A registered representative may not engage in any private securities transactions without first obtaining the broker dealer’s prior approval. The registered representative must provide the employing firm with all documentation regarding the investment and the proposed transaction. An example of a private securities transaction would be if a representative helped a startup business raise money through a private placement. If the representative is going to receive compensation, the employing member firm must supervise the transaction and the transaction must be run through the books o the broker dealer. If a representative sells investment products that the employing member does not conduct business in without the member’s knowledge, then the representative has committed a violation known as selling away.

27
Q

Customer Complaints

A

All written complaints received from a customer or from an individual acting on behalf of the customer must be reported promptly to the principal of the firm. The firm is required to: maintain a copy of the complain in a supervising office of supervisory jurisdiction for 4 years, electronically report all complaints to FINRA within 15 days of the end of each calendar quarter, report complaints within 10 days to FINRA if the complaint alleges misappropriation of funds/securities or forgery.

28
Q

Investor Information

A

All broker dealers that carry customer accounts must send their customers information detailing FINRA’s BrokerCheck public disclosure program at least once per calendar year.

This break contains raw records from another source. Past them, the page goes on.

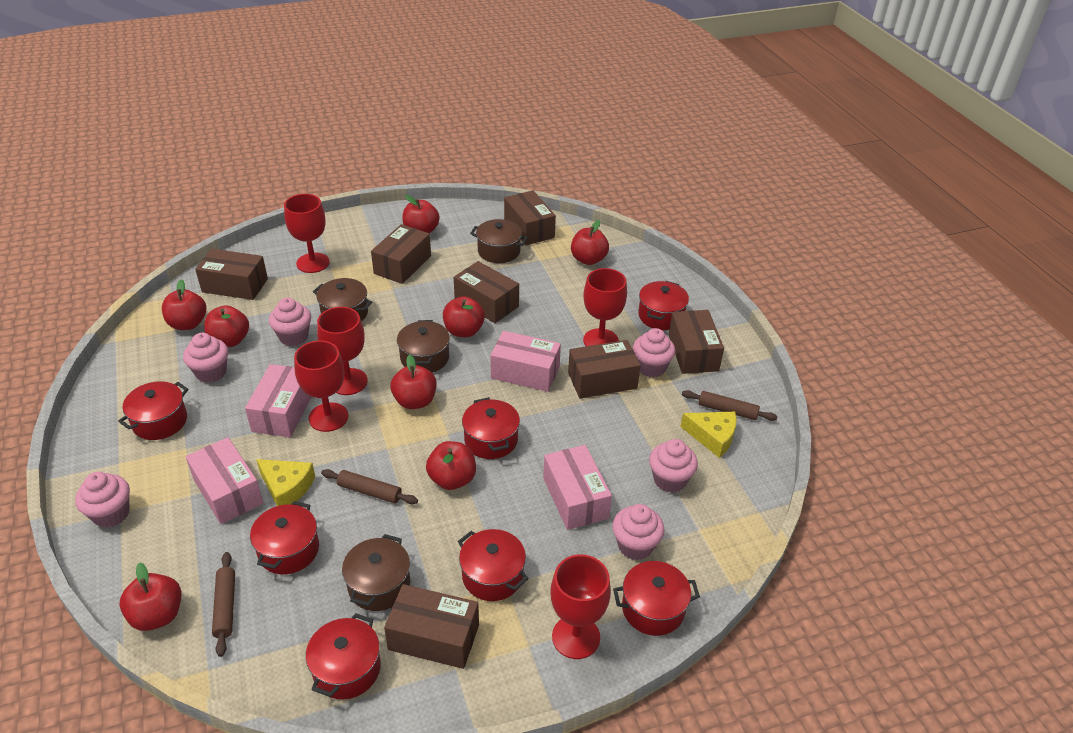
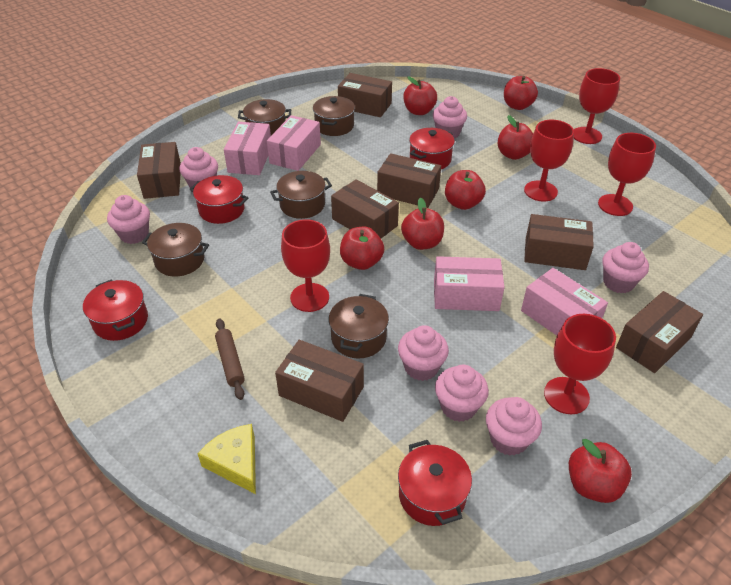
brown pot: [313,278,372,321] [342,534,410,611] [397,320,450,373] [470,219,528,263] = 4 -> [142,223,209,276] [238,99,291,135] [270,171,332,219] [313,96,355,136] [329,294,389,358] = 5
brown rolling pin: [212,552,235,657] [321,469,418,504] [682,390,778,421] = 3 -> [215,318,245,400] = 1
pink cupcake: [75,472,130,528] [183,333,228,383] [269,298,311,346] [612,504,665,560] [633,328,675,378] [649,439,698,493] = 6 -> [107,195,150,244] [180,147,218,190] [398,325,449,381] [433,96,467,138] [435,365,489,422] [486,397,542,456] [602,242,649,293] = 7
red apple: [119,563,181,631] [162,279,206,330] [204,305,249,347] [390,354,437,409] [402,195,440,234] [426,441,476,490] [443,296,485,337] [571,220,609,265] = 8 -> [340,227,384,270] [401,198,444,250] [403,76,437,115] [445,170,486,210] [497,115,533,160] [504,76,538,110] [569,439,632,503] = 7
red pot: [118,381,189,440] [250,501,319,574] [306,613,381,700] [458,529,529,601] [462,397,520,459] [613,561,700,636] [638,281,689,330] = 7 -> [83,280,148,341] [190,175,248,224] [398,440,472,526] [409,128,455,169] = 4
yellow cheese: [256,459,315,506] [680,412,737,458] = 2 -> [197,424,256,494] = 1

The BrokerCheck program, accessible via the FINRA website, provides detailed registration and disciplinary history for firms and agents maintained at the central registration depository (CRD). The information must contain the program’s 1-800 number, FINRA’s website address, and a statement that an investor brochure includes the same information and is available.

29
Q

Reverse Churning

A

Reverse churning is the practice of placing inactive accounts or accounts that do not trade frequently into fee based programs that charge an annual fee based on the assets in the account. This fee covers all advice and execution charges. Since these inactive accounts do not trade frequently, it will cause the total fees charged to the account to increase and makes a fee based account unsuitable for inactive accounts and for accounts that simply buy and hold securities for a long period of time. These accounts will generally be charged an annual fee in the range of 1%-2% of the total value of the assets in lieu of commissions when orders are executed.